Tooling Adapts Four-Axis HMC for Custom Honing

New tooling, programming options add function, performance, value to Heller H-Series horizontal machines

Thanks to adaptable tooling and programming, Heller’s H-Series four-axis horizontal machines have single set-up boring capability. It’s possible for operators to convert raw parts to completed, cylindrically bored pieces with precise, controllable tolerances, with dramatically reduced tooling costs and machining times, according to the machine builder.

Heller’s NCU out-facing head, prepared for honing, can adjust the size, taper, surface and tolerance of a bore as it changes the size of the tool during honing. A Marposs, in-process gauge is incorporated into the head.

Heller collaborated with tooling specialist Diahon to program helical slide honing cycles. The Heller H series machines perform a continuous cross-grind — a function typical of custom honing machines.

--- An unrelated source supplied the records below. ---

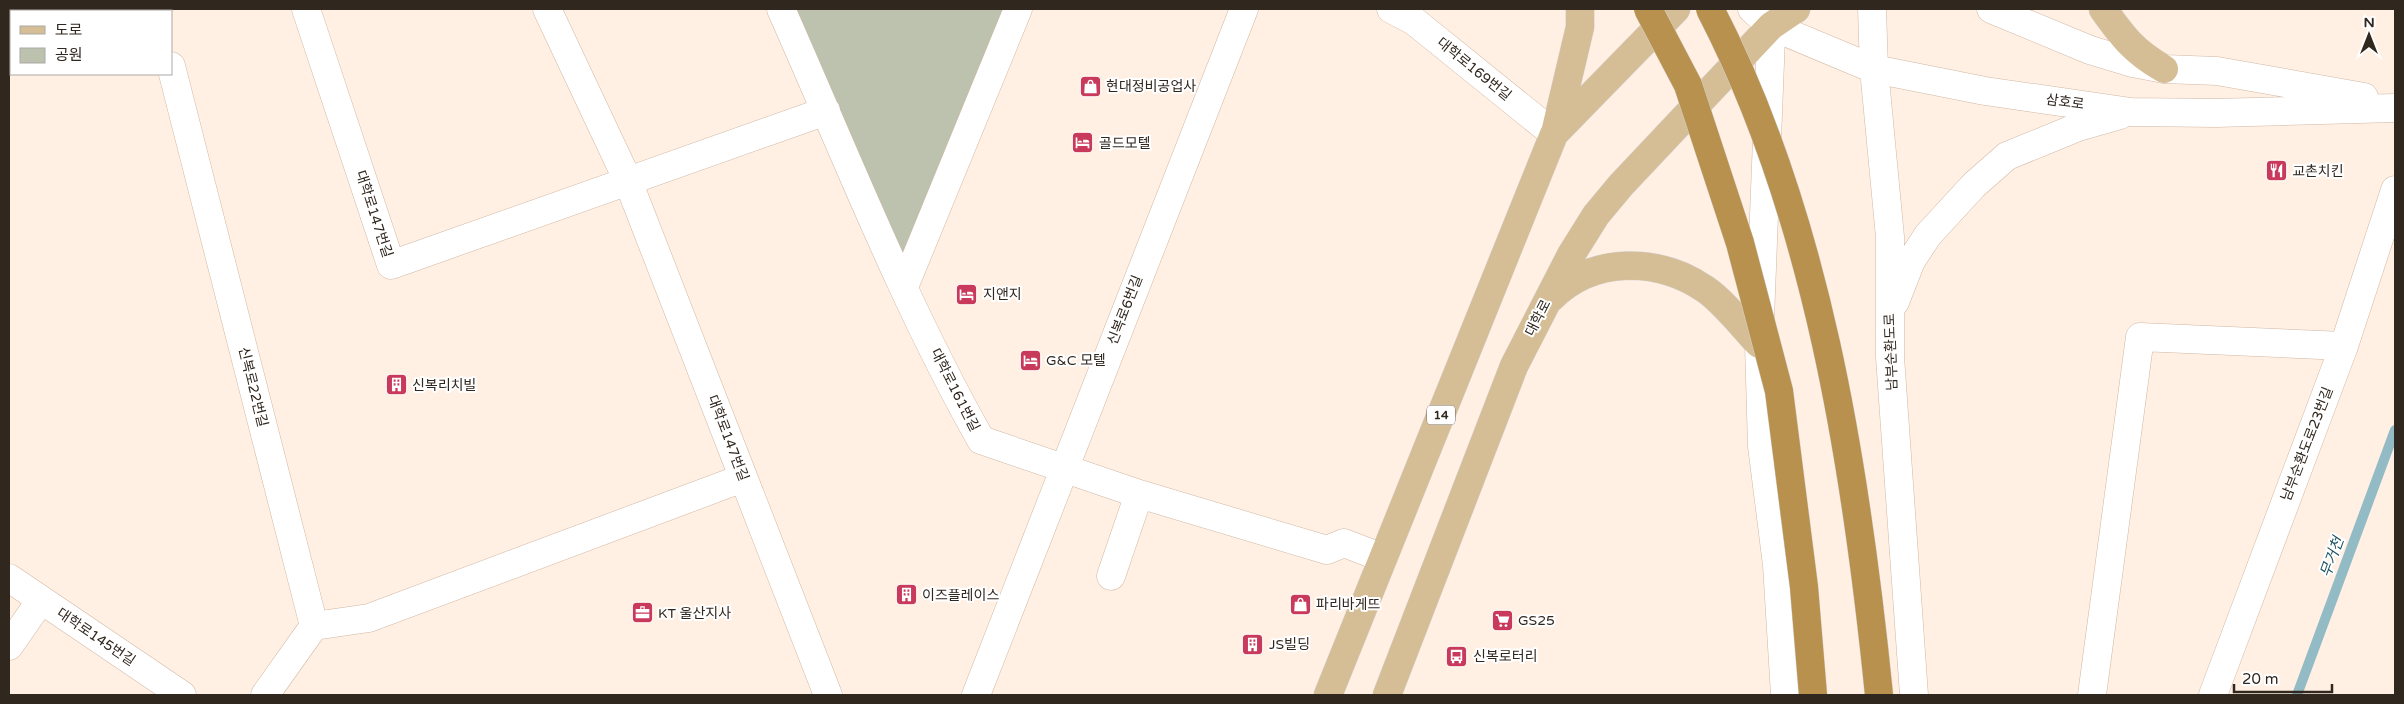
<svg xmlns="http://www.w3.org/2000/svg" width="2404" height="704" viewBox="0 0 2404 704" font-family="'Varela Round','Noto Sans KR',sans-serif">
	<rect width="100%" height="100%" fill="#fff0e3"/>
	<path fill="#bcc2ae" d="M781 9H1018L904 287Z"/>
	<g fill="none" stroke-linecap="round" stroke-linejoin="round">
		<path stroke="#92bbc5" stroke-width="10" d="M2297 695 2395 430"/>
		<defs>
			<path id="street" d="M157 9V11
				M306 9 391 265 826 111
				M547 9 628 181 828 695
				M781 9C845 153 903 302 981 440L1139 494 1327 550 1344 543 1383 558
				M1391 9 1414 21 1554 134
				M171 66 314 626 265 695
				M904 287 1018 9
				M1111 576 1139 494
				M9 578 182 695
				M314 626 369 618 743 478
				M9 646 41 600
				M976 695 1244 9
				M2092 695 2140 337 2344 346
				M2213 695 2344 346 2395 190"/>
			<path id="secondary" d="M1752 9 1771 26 1874 69 1985 91 2131 112 2216 113 2395 108
				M1872 9 1874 69 1890 237V357L1914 695
				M1991 9 2090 50 2133 63 2164 69 2217 71 2364 97
				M1772 11 1759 344 1762 446 1777 565 1785 695
				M1895 302 1911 261 1928 235 1974 185 2007 156 2078 127 2120 115"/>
			<path id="primary" d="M2103 9C2123 37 2133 51 2164 69
				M1555 133 1580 27V9
				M1551 298C1593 256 1658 257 1705 289 1723 301 1744 328 1759 344
				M1328 695 1554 134 1676 9
				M1387 695 1514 366 1571 255 1596 215 1621 185 1771 26 1796 9"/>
		</defs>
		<use href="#street" stroke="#d0b8a4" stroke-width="29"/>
		<use href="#secondary" stroke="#d0b8a4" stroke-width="29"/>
		<use href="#primary" stroke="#d6d4d2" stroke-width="29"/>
		<use href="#street" stroke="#fff" stroke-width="28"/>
		<use href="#secondary" stroke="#fff" stroke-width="28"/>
		<use href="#primary" stroke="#d5bd95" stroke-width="28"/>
		<defs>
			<path id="highway-bridge" d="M1648 9 1688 85 1740 243 1779 391 1804 587 1813 695
				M1710 9C1817 215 1856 466 1879 695"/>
		</defs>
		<use href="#highway-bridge" stroke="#d6d4d2" stroke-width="29" stroke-linecap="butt"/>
		<use href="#highway-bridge" stroke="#b9914e" stroke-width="28"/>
	</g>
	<defs>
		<symbol id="shop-square" viewBox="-11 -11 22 22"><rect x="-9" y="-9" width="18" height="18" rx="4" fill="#c8395b" stroke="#fff"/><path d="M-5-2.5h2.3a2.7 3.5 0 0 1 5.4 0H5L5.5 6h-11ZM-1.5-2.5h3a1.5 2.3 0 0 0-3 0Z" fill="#fff"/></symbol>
		<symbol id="hotel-square" viewBox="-11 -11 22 22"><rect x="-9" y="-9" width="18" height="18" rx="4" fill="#c8395b" stroke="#fff"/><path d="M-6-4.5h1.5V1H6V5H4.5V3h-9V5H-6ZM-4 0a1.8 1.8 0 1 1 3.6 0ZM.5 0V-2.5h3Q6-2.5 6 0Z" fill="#fff"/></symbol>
		<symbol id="restaurant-square" viewBox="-11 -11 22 22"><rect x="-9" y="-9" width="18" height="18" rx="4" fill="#c8395b" stroke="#fff"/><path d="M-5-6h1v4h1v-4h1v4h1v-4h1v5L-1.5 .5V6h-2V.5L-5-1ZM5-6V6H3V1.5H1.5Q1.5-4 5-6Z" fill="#fff"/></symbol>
		<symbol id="building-square" viewBox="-11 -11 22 22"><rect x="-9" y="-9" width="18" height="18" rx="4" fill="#c8395b" stroke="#fff"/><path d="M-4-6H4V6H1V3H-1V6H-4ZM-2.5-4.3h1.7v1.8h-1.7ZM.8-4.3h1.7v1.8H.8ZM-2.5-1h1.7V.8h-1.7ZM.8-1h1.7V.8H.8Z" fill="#fff"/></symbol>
		<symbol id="office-square" viewBox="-11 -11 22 22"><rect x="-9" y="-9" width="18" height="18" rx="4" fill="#c8395b" stroke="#fff"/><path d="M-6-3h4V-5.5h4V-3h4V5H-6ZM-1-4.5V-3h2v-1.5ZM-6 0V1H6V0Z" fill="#fff"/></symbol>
		<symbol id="supermarket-square" viewBox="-11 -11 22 22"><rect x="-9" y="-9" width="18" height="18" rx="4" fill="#c8395b" stroke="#fff"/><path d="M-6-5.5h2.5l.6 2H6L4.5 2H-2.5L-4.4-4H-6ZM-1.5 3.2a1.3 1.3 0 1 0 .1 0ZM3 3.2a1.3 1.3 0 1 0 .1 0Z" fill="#fff"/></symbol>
		<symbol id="bus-square" viewBox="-11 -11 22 22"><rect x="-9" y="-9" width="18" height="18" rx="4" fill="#c8395b" stroke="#fff"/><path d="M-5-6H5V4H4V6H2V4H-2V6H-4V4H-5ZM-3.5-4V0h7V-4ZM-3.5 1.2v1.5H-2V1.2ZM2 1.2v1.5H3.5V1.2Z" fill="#fff"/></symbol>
	</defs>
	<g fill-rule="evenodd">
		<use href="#shop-square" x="1078" y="74" width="25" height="25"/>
		<use href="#hotel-square" x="1070" y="130" width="25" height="25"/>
		<use href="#restaurant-square" x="2264" y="158" width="25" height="25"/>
		<use href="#hotel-square" x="954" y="282" width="25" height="25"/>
		<use href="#hotel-square" x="1018" y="348" width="25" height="25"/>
		<use href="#building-square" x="384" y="372" width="25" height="25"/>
		<use href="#building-square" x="894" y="582" width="25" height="25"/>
		<use href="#shop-square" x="1288" y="592" width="25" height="25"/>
		<use href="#office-square" x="630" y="600" width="25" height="25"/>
		<use href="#supermarket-square" x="1490" y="608" width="25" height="25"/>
		<use href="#building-square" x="1240" y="632" width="25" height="25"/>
		<use href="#bus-square" x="1444" y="644" width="25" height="25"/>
	</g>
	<g text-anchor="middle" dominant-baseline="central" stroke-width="4" stroke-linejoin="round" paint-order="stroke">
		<rect fill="#fff" stroke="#6e6862" stroke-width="1" x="1427" y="405.5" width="28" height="19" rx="4"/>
		<g font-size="12" font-weight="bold" fill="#30271f">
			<text x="1441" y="415">14</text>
		</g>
		<g font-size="14" fill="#30271f" stroke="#fff">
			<text transform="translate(1474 69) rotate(39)">대학로169번길</text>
			<text transform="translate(2065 102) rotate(8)">삼호로</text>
			<text transform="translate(374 214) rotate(72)">대학로147번길</text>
			<text transform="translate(1125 310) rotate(-69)">신복로6번길</text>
			<text transform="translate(1538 318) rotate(-63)">대학로</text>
			<text transform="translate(1891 352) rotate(-92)">남부순환도로</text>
			<text transform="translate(253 387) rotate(76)">신복로22번길</text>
			<text transform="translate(955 390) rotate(63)">대학로161번길</text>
			<text transform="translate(728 438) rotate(69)">대학로147번길</text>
			<text transform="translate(2307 444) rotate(-69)">남부순환도로23번길</text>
			<text transform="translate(96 637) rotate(34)">대학로145번길</text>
		</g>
		<g font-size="14" fill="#30271f" stroke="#fff" text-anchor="start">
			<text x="1106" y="86">현대정비공업사</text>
			<text x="1099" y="143">골드모텔</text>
			<text x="2292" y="171">교촌치킨</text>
			<text x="983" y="294">지앤지</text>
			<text x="1046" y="360">G&amp;C 모텔</text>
			<text x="412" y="385">신복리치빌</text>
			<text x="922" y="595">이즈플레이스</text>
			<text x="1316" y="604">파리바게뜨</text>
			<text x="658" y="613">KT 울산지사</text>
			<text x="1518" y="620">GS25</text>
			<text x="1269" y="644">JS빌딩</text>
			<text x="1473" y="656">신복로터리</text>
		</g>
		<g font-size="15" font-style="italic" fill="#1b5360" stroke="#fff">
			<text transform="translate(2332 557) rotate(-70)">무거천</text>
		</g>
	</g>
	<rect width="2404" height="704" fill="none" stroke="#30271f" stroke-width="20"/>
	<rect x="10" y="10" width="162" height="65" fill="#ffffff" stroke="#aca9a5"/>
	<rect x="20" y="26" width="25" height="8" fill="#d5bd95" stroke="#aca9a5"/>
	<text x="55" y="35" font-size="15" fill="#30271f">도로</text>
	<rect x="20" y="48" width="25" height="15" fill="#bcc2ae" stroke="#aca9a5"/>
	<text x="55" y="60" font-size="15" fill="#30271f">공원</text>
	<g transform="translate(2369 35)" stroke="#ffffff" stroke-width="4" paint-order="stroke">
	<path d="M0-4L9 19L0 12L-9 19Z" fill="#30271f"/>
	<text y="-8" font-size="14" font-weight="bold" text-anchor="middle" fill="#30271f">N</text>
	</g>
	<path d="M2234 684v8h98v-8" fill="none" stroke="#30271f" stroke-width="2.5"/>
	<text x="2242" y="684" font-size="15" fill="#30271f" stroke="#ffffff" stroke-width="4" paint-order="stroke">20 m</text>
</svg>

Unlike those honing machines, however, bores with a cylinder form tolerance of just 1 µm can be produced in one set-up over a length of 300 mm, for example, eliminating the typical three-pass honing process and minimizing honing cycle time.

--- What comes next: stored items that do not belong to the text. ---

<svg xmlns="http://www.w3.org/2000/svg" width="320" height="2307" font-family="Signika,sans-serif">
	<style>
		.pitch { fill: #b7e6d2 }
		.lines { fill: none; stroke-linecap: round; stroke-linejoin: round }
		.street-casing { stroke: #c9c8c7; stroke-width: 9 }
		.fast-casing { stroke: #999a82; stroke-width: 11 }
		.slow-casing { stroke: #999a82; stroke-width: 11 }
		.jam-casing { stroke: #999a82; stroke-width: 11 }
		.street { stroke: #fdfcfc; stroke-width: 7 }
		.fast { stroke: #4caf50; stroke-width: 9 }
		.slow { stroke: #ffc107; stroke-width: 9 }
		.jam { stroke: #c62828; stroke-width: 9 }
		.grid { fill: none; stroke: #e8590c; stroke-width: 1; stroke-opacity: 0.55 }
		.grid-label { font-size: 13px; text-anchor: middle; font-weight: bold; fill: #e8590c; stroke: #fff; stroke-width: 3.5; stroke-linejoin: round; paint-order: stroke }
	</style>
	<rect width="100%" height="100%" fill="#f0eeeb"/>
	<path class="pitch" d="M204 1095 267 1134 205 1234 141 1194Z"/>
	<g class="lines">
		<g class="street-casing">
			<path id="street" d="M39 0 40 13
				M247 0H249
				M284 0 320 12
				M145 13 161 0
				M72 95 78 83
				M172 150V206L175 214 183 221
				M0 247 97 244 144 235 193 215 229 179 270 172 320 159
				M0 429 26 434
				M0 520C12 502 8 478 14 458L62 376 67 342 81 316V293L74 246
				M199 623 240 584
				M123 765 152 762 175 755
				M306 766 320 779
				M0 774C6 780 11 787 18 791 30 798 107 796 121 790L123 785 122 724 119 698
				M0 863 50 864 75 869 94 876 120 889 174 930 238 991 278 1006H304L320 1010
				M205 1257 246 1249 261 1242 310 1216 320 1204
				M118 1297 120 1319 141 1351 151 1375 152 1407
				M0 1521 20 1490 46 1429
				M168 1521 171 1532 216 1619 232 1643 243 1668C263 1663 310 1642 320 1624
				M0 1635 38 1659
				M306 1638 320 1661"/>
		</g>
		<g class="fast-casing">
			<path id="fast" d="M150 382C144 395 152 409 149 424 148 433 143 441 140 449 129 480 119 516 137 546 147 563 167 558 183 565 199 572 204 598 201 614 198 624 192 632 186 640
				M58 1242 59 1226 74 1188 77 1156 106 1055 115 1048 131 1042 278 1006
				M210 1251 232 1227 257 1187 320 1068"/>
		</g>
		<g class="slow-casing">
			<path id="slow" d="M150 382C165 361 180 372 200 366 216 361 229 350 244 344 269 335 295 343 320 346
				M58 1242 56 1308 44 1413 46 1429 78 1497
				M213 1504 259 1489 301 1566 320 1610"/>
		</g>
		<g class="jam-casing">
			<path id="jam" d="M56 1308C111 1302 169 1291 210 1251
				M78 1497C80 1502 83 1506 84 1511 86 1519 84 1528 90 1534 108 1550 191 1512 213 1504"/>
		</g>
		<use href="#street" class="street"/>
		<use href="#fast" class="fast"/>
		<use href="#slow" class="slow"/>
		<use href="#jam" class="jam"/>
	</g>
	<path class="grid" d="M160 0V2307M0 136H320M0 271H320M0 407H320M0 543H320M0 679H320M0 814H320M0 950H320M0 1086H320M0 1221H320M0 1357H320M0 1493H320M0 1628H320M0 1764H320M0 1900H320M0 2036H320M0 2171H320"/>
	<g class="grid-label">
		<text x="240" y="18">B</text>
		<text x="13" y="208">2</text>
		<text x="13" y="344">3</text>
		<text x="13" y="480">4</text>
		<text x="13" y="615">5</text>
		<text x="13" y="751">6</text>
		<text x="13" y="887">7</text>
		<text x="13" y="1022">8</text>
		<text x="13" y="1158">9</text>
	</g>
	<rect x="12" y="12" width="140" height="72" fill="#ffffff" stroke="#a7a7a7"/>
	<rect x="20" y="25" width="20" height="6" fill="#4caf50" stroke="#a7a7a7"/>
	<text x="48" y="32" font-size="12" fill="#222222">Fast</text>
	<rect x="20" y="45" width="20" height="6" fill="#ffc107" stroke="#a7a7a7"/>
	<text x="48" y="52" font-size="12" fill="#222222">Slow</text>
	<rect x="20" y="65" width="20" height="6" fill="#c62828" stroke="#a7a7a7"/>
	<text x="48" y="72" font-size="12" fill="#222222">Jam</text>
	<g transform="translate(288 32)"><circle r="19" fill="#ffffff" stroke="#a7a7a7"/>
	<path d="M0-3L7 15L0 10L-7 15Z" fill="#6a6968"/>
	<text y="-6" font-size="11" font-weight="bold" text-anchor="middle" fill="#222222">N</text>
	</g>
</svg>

“Combined with a machining center as a standard machine, honing is efficient and cost-effective up to a certain batch size,” commented Diahon deputy CEO Bernd Sihling. “This is how, in one specific case, we were able to reduce the machine running times from 15 minutes for internal cylindrical grinding to 12 seconds by means of honing.”

“Automotive Tier One manufacturers can now avoid investing in dedicated honing systems for engine cylinder bores up to a certain volume production,” according to Vince Trampus, Heller US vice president - sales. “Machining centers offer the total processing flexibility the industry is asking for, and adding the honing process to machining center capability makes the case even stronger.”

Generally, ‘multitasking’ machines have not included honing among their options, partly because precise machining of cylindrical bores with tight tolerances and complex geometric and topological features tended to be achieved by other means, such as internal cylindrical grinding.

But, according to Bernd Sihling, honing can be incorporated into multi-tasking sequences:  “Honing isn’t such a complex process,” according to the Diahon executive. “There are three distinctly different types: honing by means of a permanently set tool with a defined diameter; honing by means of a tool with a flexible diameter, the hone of which can be expanded by coolant pressure; and path-controlled honing on machining centers, as accomplished by Heller with its reliable, controllable out-facing head.”